What are common table expressions?
Common table expressions are temporary named result sets that exist for just one query. They begin with a WITH
, followed by an expression name and a query which defines the result set. Using this convention, you can define multiple expressions within a query. Once defined, these expressions can be referenced repeatedly throughout the rest of your query (just like you’d refer to permanent database tables or views).

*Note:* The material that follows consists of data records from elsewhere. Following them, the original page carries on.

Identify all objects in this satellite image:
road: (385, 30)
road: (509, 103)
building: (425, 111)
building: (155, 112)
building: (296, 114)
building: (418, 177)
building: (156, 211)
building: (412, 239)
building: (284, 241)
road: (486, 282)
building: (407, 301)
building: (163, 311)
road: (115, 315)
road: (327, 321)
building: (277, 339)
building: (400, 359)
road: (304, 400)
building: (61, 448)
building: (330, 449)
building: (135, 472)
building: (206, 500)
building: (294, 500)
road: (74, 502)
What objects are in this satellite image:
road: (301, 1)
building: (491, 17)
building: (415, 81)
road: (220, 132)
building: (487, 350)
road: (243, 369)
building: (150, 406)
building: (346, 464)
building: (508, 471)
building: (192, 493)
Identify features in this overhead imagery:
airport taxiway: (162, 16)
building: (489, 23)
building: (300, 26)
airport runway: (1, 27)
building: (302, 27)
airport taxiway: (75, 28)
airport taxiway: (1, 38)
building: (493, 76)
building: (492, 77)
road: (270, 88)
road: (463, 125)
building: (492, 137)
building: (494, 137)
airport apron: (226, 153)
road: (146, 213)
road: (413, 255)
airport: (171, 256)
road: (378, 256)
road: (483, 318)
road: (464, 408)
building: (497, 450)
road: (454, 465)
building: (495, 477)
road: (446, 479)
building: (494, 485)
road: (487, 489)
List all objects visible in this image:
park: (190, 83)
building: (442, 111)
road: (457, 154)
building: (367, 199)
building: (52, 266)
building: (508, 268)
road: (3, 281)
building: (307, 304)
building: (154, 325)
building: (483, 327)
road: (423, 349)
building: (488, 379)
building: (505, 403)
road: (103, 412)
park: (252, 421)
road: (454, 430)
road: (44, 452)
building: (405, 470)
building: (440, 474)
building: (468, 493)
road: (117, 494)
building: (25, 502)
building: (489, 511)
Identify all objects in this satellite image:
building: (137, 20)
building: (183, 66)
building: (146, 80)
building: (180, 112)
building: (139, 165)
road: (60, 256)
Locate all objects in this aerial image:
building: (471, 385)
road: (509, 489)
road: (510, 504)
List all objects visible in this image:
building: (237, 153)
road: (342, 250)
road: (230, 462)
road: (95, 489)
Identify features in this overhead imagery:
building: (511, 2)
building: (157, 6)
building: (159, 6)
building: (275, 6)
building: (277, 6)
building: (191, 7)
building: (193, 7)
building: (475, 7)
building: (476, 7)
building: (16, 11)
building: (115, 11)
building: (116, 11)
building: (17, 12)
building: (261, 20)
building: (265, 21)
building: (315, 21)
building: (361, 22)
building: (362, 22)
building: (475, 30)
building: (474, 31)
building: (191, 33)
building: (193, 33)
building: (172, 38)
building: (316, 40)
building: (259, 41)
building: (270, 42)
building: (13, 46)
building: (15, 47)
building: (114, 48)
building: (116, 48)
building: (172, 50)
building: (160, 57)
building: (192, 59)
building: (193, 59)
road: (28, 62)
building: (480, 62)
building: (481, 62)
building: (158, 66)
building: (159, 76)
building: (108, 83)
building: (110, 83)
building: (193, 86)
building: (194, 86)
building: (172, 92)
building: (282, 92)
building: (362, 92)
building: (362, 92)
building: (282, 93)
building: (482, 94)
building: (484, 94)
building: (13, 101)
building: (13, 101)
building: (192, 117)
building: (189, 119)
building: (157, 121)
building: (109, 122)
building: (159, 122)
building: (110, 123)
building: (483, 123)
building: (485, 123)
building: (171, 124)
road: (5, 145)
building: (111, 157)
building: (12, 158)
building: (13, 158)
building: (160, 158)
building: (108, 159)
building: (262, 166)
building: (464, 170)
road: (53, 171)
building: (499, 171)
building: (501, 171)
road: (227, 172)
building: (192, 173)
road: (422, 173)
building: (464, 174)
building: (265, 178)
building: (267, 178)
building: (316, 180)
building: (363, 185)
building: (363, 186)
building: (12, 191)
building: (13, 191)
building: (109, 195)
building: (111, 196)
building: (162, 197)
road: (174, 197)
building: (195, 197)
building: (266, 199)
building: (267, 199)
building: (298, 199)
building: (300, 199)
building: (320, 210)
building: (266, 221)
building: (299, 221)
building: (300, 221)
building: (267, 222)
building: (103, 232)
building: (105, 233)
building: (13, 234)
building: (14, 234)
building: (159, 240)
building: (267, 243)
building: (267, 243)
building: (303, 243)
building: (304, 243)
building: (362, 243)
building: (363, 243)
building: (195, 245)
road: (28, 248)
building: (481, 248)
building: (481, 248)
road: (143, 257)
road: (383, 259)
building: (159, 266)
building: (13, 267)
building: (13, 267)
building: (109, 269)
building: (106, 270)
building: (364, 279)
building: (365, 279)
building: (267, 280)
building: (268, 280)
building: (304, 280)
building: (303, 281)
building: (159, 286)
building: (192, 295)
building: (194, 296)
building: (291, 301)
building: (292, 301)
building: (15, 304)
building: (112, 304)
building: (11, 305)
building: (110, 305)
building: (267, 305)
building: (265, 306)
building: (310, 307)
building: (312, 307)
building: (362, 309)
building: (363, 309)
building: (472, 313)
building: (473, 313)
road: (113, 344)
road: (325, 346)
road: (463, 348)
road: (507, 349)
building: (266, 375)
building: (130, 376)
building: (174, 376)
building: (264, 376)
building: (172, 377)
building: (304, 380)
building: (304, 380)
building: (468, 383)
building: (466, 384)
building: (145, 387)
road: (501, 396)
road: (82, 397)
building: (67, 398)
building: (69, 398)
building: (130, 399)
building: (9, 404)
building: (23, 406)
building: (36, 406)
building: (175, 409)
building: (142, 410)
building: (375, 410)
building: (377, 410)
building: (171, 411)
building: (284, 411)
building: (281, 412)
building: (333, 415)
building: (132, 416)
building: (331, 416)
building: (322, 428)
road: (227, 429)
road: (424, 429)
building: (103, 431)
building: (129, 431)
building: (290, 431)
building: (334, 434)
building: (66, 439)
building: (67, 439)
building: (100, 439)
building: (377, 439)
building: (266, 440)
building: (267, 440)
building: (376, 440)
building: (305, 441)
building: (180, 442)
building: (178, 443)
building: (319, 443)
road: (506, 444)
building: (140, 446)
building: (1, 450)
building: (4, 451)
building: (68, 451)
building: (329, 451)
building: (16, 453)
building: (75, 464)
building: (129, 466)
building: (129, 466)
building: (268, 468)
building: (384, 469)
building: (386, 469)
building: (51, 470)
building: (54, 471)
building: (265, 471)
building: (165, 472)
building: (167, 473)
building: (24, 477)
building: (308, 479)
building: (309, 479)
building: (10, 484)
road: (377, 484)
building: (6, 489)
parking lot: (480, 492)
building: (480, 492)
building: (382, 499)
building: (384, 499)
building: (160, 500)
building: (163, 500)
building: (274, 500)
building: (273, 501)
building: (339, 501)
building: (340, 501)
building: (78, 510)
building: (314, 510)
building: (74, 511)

While common table expressions operate similarly to subqueries, they have several benefits including:
- The ability to reference the same temporary result set repeatedly across the query
- Improved readability for collaboration and debugging
- Better visibility into commonly used result sets that are good candidates to become permanent tables/views
A practical example
Let’s take an example using data in the demo schema of Mode’s Public Warehouse, which involves a hypothetical paper company. Suppose you work for this company and you want to reach out to large customers that have had poor shipping experiences. After talking with the sales team, you decide to define “large customers” as any account with $100k or more in lifetime revenue, and you define poor shipping experiences as any account that has had multiple orders with failed shipments.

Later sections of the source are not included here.